4. Ecology, Resources, and Environmental History

This panel seeks to explore how humans, societies, and states interact with their physical surroundings and how the environment and ecology of a region can shape human lives and structure human societies. Among other topics, papers could address climate change in antiquity and its effects on communities, the relationship between power and resources, urbanization, ancient conservation, nonhuman animals and society, ancient theories on ecology and environmental history, historical geography, and notions of environmental determinism.

 

5. Marginalized and Underrepresented Groups in Ancient History

Ancient history is often defined by the scarcity of sources available to its practitioners. In the past, our limited source basis had prioritized the study of elite men. But some of the most stimulating work of the last several decades has redressed that abuse of evidentiary scarcity, recentering those in the ancient world whose importance and value had been marginalized. This panel invites papers on marginalized groups in both the ancient world and in the history of the academy, such as enslaved persons, persons with disabilities, women, metics, refugees, illiterate persons, etc., or papers that show the ways in which intersectionality can bridge work on the ancient world’s sexual, gendered, ethnic, and economic margins.

 

6. Ancient Religion: A Useful Category?
Recent scholarship has questioned the suitability of the category of religion to the study of pre-modern societies, arguing that the analytical tools used for the study of religion, which highlight “belief” and exclusive commitment, were utterly foreign to the ancient world.
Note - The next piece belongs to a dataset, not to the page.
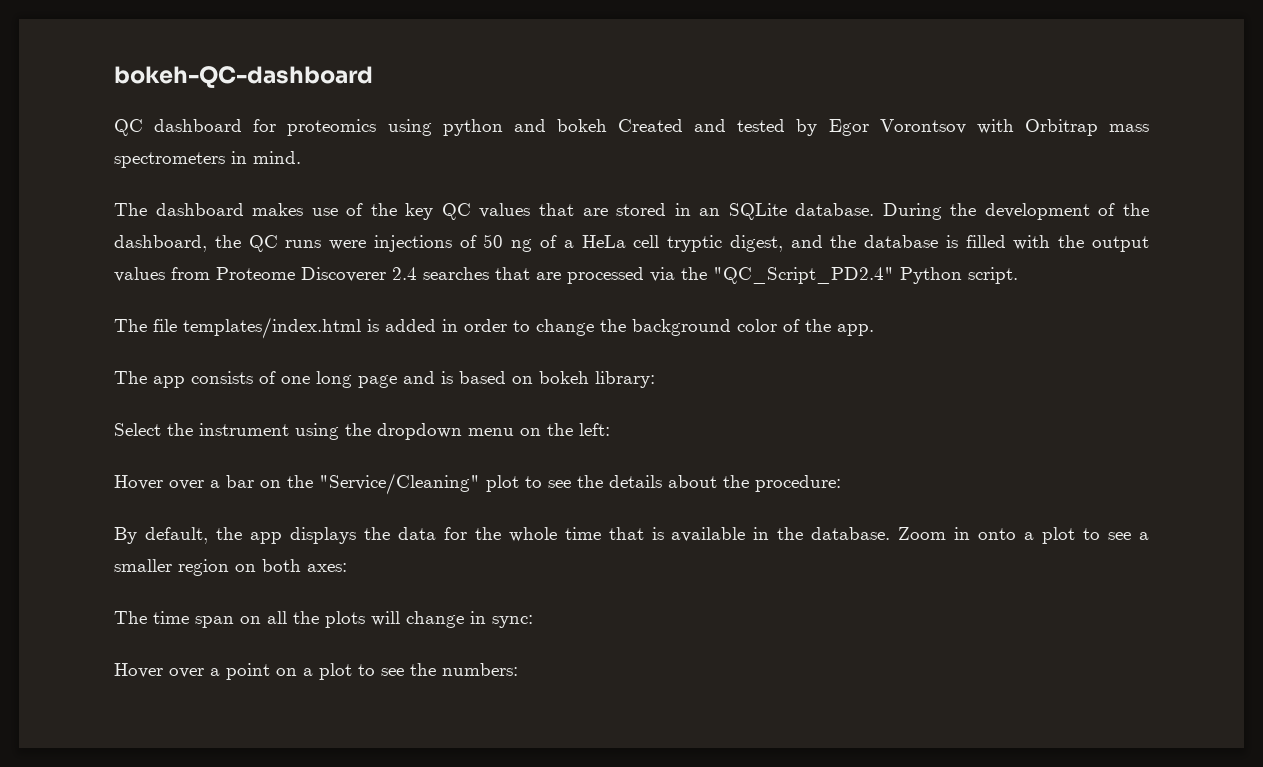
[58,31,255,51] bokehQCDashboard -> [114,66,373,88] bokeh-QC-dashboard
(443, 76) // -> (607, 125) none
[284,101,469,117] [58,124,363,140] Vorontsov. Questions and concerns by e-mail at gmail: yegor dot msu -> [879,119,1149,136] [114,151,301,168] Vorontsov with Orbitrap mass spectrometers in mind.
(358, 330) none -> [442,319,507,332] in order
At the same time, the exploration of ancient religions from a cognitive perspective has accelerated in the last decade, offering a new approach that deemphasizes traditional focuses on doctrine and/or social conformity. This panel seeks to bring together papers that offer alternative views of the category of “ancient religion” and apply these to the study of ancient history. For instance, how can the fluid dynamics of memory help us understand the social and political role of religion(s) in antiquity? Do textual or visual representations of ritual provide insights on the lived experiences of ancient religion?

 

7. The Future of Intellectual History

Intellectual history has its baggage. Its origins lie in unpalatable and often-repeated narratives of Greco-Roman-turned-Western exceptionalism. A part of that unpalatability is the harm done when ideas are cleaved off from the systems of violence and economic coercion which facilitated, and were facilitated by, those ideas. Recent work has both recentered peoples whose intellectual traditions have been trivialized and set the history of ideas against the economic and social realities of the ancient world. This panel seeks papers that reflect on intellectual history’s disciplinary legacy, continue its reformation, and show what new picture of the ancient world the history of ideas can help paint.

 

8. Toward a Global Antiquity
Connections, interactions, and exchanges between different cultures in antiquity have been topics of study for quite some time, but the perspective that guided studies of these topics has almost always been Greek and/or Roman. In this panel, we invite papers that discuss the theme of global networks as viewed from other vantage points. Papers could focus on economic, intellectual, religious, or diplomatic networks that brought different civilizations together; explore how global connections and interactions are depicted and perceived in sources from Iran, China, India, and Africa; discuss why western hemisphere civilizations, such as the Maya and Inca are often excluded from comparative perspectives on ancient history; investigate the effects of globalizing structures, such as empires, on ethnic minorities or other marginalized groups; or, indeed, whether we can study a truly “global” antiquity.